Christophe Grudler : « L’UE se prépare à attirer des chercheurs venus des États-Unis »

Christophe Grudler, député européen membre de la commission de l’industrie, de la recherche et de l’énergie, a répondu aux questions de Décideurs Magazine ce lundi 17 mars 2025.
Le second mandat de Donald Trump se caractérise par des attaques inédites contre les scientifiques et le monde universitaire. Êtes-vous surpris ?
J’ai tiqué lorsque Robert Kennedy, antivax notoire, a été nommé secrétaire à la Santé. Mais je n’aurais jamais pu penser que les choses iraient aussi loin dans le dogme : interdiction d’utiliser certains termes académiques sous peine de perdre des subventions fédérales, attaques contre la clean tech, suppression de financement aux universités qui n’acceptent pas les nouvelles normes, coupes inédites dans la Nasa et la recherche publique… La situation est assez étrange.
C’est un mélange de libertarianisme qui voit l’investissement public comme mauvais et de "lyssenkisme", procédé soviétique qui vise à subordonner la science à l’idéologie.
Face à cette situation, l’UE se mobilise et vient de lancer le programme "Choose Europe", dont vous êtes l’une des chevilles ouvrières. En quoi consiste-t-il ?
L’UE se prépare à attirer des chercheurs venus des États-Unis, peu importe leur nationalité, pour qu’ils puissent travailler sereinement dans des universités ou des laboratoires publics. Pour le moment, nous avons débloqué en urgence 22,5 millions d’euros début mars. C’est très peu puisqu’un chercheur "coûte" entre 300 000 et 1 million d’euros. Mais la commissaire européenne à la recherche et l’innovation, Ekaterina Zakharieva, et ses équipes sont à pied d’œuvre pour accélérer.
Comment ?
En abondant les fonds communautaires par des fonds privés, en mettant en place un guichet unique pour répondre aux questions des chercheurs, les orienter vers la structure la plus adaptée pour eux. Fin 2025, ils pourront également bénéficier de procédures simplifiées d’obtention de visa.

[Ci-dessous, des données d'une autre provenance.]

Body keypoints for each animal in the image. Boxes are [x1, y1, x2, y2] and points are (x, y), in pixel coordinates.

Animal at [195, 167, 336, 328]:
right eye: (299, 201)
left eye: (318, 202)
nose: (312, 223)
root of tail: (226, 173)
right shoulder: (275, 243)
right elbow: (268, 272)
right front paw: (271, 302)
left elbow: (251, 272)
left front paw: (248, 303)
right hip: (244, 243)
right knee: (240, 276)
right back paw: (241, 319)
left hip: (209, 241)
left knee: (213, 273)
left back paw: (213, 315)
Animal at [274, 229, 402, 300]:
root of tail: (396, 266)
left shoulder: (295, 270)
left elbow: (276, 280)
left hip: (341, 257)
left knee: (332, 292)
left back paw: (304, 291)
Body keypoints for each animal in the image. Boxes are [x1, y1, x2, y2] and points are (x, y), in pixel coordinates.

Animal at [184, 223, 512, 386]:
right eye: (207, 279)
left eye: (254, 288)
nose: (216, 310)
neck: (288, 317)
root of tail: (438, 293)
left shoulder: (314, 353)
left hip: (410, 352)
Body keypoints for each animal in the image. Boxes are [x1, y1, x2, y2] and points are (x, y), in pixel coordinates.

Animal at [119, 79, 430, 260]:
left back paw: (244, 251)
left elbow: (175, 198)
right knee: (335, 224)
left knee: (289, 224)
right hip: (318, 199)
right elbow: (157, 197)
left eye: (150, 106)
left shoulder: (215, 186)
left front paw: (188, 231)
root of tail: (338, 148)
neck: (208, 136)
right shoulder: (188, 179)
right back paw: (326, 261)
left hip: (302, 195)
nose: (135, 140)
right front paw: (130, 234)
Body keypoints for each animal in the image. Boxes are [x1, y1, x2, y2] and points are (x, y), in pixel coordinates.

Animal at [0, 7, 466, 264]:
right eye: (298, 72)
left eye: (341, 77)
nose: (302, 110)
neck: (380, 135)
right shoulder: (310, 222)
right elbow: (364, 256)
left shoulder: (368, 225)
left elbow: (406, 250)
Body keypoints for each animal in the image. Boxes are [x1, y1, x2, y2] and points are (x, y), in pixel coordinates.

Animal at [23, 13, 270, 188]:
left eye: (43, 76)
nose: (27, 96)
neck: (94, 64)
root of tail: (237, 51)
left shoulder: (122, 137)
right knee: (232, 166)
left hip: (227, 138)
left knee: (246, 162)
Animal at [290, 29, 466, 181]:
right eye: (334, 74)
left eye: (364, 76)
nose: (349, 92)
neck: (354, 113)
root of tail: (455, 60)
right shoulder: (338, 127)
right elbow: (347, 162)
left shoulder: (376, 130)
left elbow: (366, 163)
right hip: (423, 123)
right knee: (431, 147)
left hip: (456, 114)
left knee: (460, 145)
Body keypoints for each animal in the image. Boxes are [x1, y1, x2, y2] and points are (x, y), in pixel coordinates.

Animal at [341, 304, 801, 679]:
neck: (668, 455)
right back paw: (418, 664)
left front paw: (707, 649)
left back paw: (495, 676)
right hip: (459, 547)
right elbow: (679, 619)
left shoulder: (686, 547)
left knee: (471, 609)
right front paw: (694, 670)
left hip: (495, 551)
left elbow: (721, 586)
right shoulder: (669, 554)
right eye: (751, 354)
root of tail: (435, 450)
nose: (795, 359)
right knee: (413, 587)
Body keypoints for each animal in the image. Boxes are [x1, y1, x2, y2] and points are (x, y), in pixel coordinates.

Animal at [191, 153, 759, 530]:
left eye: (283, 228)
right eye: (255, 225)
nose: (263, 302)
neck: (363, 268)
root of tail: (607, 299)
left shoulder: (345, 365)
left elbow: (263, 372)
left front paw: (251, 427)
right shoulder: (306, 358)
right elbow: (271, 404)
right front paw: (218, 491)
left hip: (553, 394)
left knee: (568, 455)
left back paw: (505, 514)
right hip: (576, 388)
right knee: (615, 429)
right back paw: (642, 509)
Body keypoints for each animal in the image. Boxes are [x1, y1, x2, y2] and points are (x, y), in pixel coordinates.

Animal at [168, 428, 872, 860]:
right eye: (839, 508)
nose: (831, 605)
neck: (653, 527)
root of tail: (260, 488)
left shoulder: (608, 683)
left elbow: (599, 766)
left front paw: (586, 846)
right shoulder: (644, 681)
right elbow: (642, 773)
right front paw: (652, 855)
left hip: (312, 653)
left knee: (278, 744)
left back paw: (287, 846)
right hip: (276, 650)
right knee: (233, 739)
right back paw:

Pour être vraiment efficace, il est nécessaire d’avoir de la volonté politique et de l’argent.
(...)
Quid de la volonté politique ? Quelle est la position des gouvernements nationaux et des partis politiques du Parlement européen sur le sujet ?
Reconnaissons un mérite aux attaques de Donald Trump contre la science, elles font l’unanimité… contre elles !
À l’échelle européenne, il y a un vrai consensus, nos initiatives sont soutenues, les institutions communautaires et les gouvernements sont unanimes pour accélérer.
Le principal obstacle étant la difficulté à trouver des compromis, nos mesures pour attirer les scientifiques en Europe peuvent être déployées rapidement et massivement.
Quel serait le principal obstacle ?
Les États-Unis eux-mêmes. Donald Trump est inconstant, peut changer très vite d’avis ou tenir des paroles qui ne sont pas suivies d’actes. Si la politique actuelle se met en place, les Américains prendront du retard dans les innovations de rupture, n’attireront plus les meilleurs cerveaux.
Une partie des républicains pro-entreprise ou scientifiques risquent de tirer la sonnette d’alarme et de passer à l’offensive dès que le trumpisme montrera ses premiers signes de faiblesse.